Avoiding inheritance

Minimizing the number of inheritance cases is the best approach to avoid inheritance issues.

Usually, when you’re inheriting a class from Spryker, you want to change its behavior. But before extending the class, check if you can do the following:

  • Configure the behavior. Check your environment and module configs. If configuration can fit your needs, that is the best solution.
  • Change the behavior by introducing a new plugin or an event listener. If the behavior you want to inherit is triggered by one of the plugins in a plugin stack or by an event listener, just add a new plugin and introduce a new class at the project level (potentially, implementing some interface). You don’t need inheritance in this case.
  • Use a composition pattern. There is a lot of information on the internet about composition vs. inheritance that will help you to understand the pattern. The main idea is to introduce a new class on the project level and to use the class you wanted to inherit as a constructor dependency, for example, as a kind of “wrapping”. Even though this is a good practice, it might not work when changing protected methods.
  • Introduce a new class. In case of heavy customizations, consider introducing a new class on the project level and instantiating it in the corresponding factory instead of the core one.
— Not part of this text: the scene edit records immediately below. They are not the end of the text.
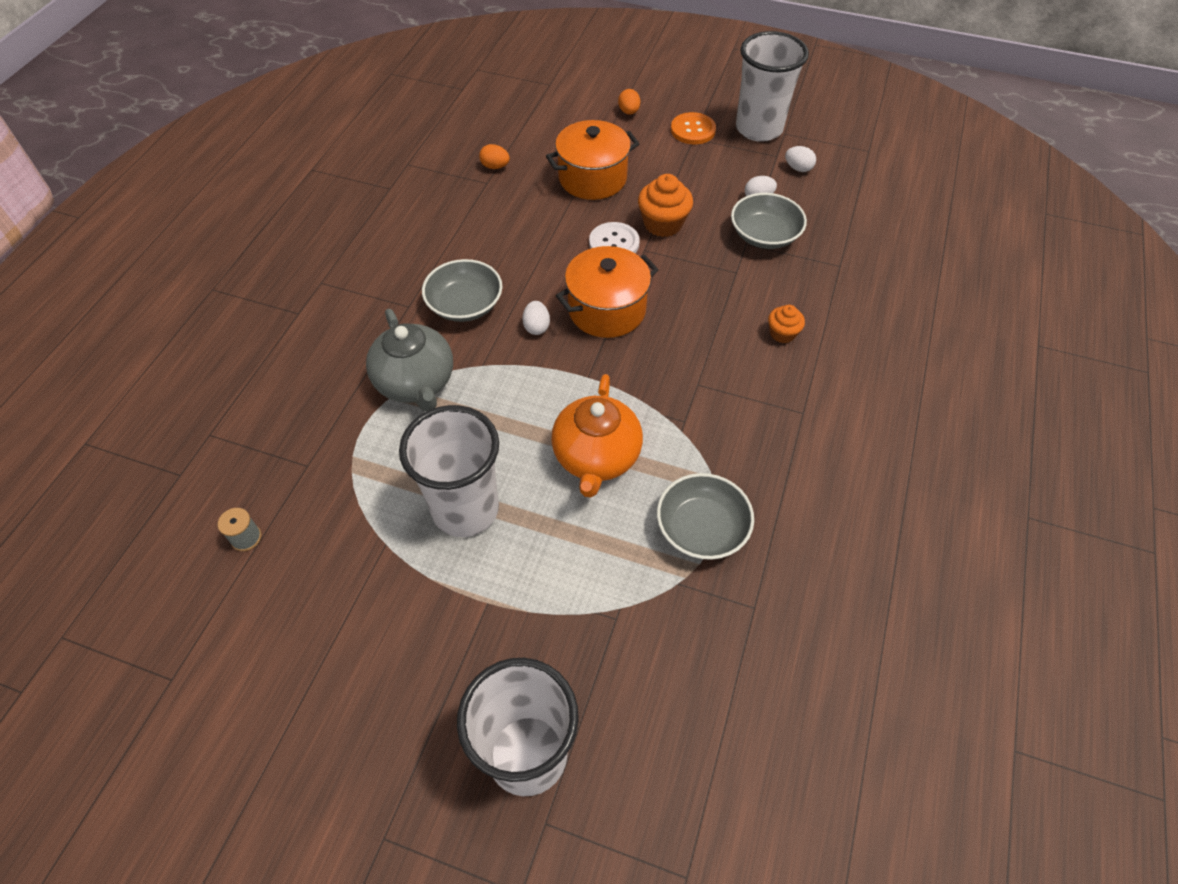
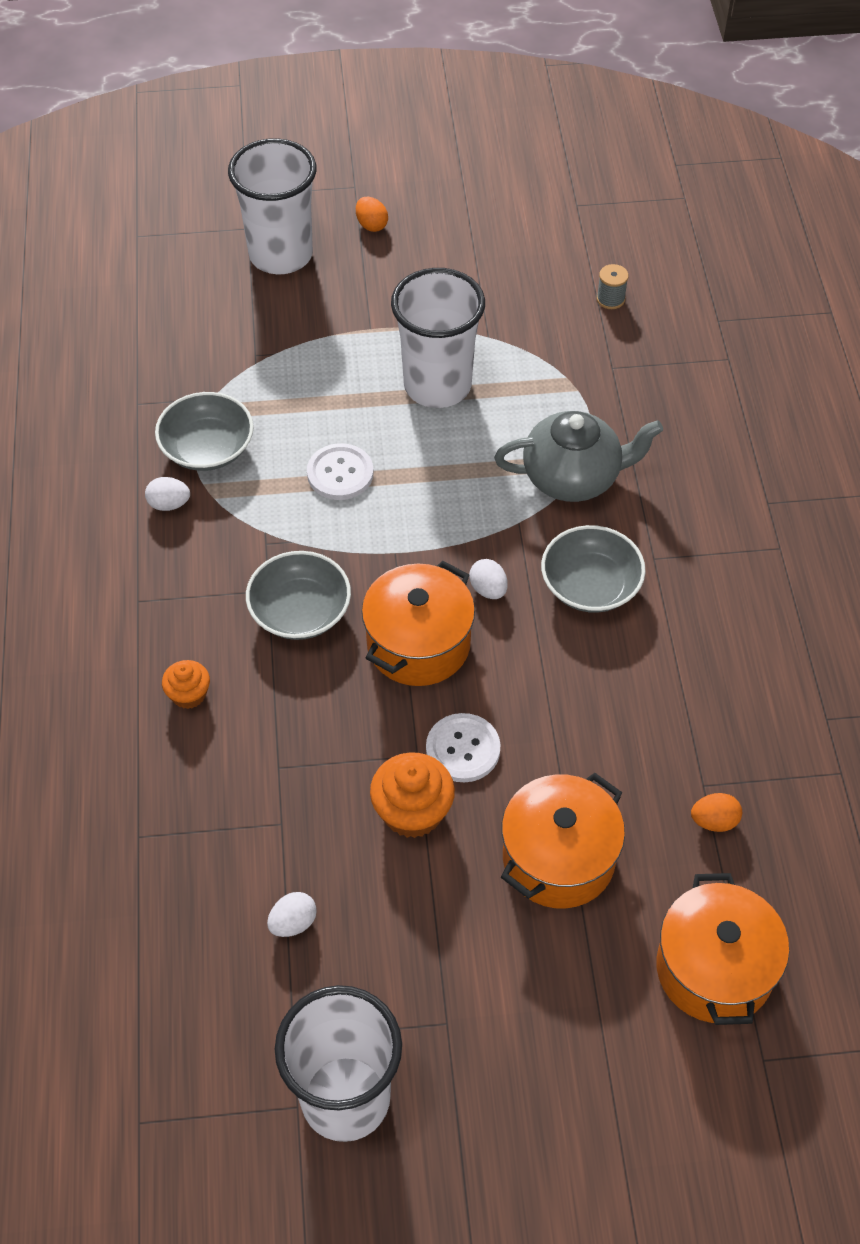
camera: 155 degrees right, 0 degrees up
grey teapot [366,309,453,411] -> grey teapot turned 135 degrees clockwise [494,411,663,502]
orange teapot [551,374,643,497] -> white button [307,443,374,500]
orange egg [618,89,640,115] -> orange egg moved to [356,197,388,232]
orange button [671,112,716,144] -> none
grey bowl [731,193,807,249] -> grey bowl moved to [246,551,351,640]
white egg [785,146,816,172] -> white egg moved to [145,477,190,511]
none -> orange pot [656,873,789,1025]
Inheritance best practices

Sometimes inheritance is exactly what you need, and none of the above strategies work for you. In this case, minimizing the amount of inherited code is a rule of thumb. To follow this rule, you can take this approach:

  • Reduce the number of extended methods in a class. Sometimes, developers just copy-paste the whole class to the project namespace, change the methods they want, and leave the rest as is. Instead, remove the methods you didn’t touch.
  • Focusing on the method you change, reduce the amount of the inherited code, delegating the rest to the parent:: class call. Ideally, you should have only project-specific logic in the inherited class.
  • There are some complicated cases. For example, if you want to remove or add a line from the middle of the original method and none of the prior techniques work, surround your change with a meaningful comment. The comment should explain why you made the change, ideally linking to a related ticket in Jira or other project-tracking software. This helps the person who does an update understand your goal and take the necessary steps.
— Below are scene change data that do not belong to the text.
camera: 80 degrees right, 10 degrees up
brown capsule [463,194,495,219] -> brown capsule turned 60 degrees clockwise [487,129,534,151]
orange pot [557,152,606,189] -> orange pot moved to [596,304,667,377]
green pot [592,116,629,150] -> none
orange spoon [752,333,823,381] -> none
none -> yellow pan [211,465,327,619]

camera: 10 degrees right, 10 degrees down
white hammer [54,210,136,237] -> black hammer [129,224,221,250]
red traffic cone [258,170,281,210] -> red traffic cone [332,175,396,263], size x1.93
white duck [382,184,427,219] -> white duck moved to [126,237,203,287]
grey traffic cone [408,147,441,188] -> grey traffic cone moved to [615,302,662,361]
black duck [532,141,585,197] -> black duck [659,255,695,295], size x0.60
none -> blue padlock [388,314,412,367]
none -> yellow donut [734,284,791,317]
Locking module versions after inheriting from the core

If you inherit a class from the core, you can “protect” the code during an update by locking the module’s version to the current minor. You can do this in your composer.json by, for example, replacing the carret module version (“^1.3.2”) with the tilde version (“~1.3.2”). Next time when the class you updated gets minor changes in the core, Composer will warn you about the locked version, and you will have to investigate why this module was locked. When locking the module, make sure to leave a meaningful comment in your VCS for the person who will be investigating that.

We provide the Composer Constrainer tool that automates locking the modules by searching for inherited classes in your project namespace.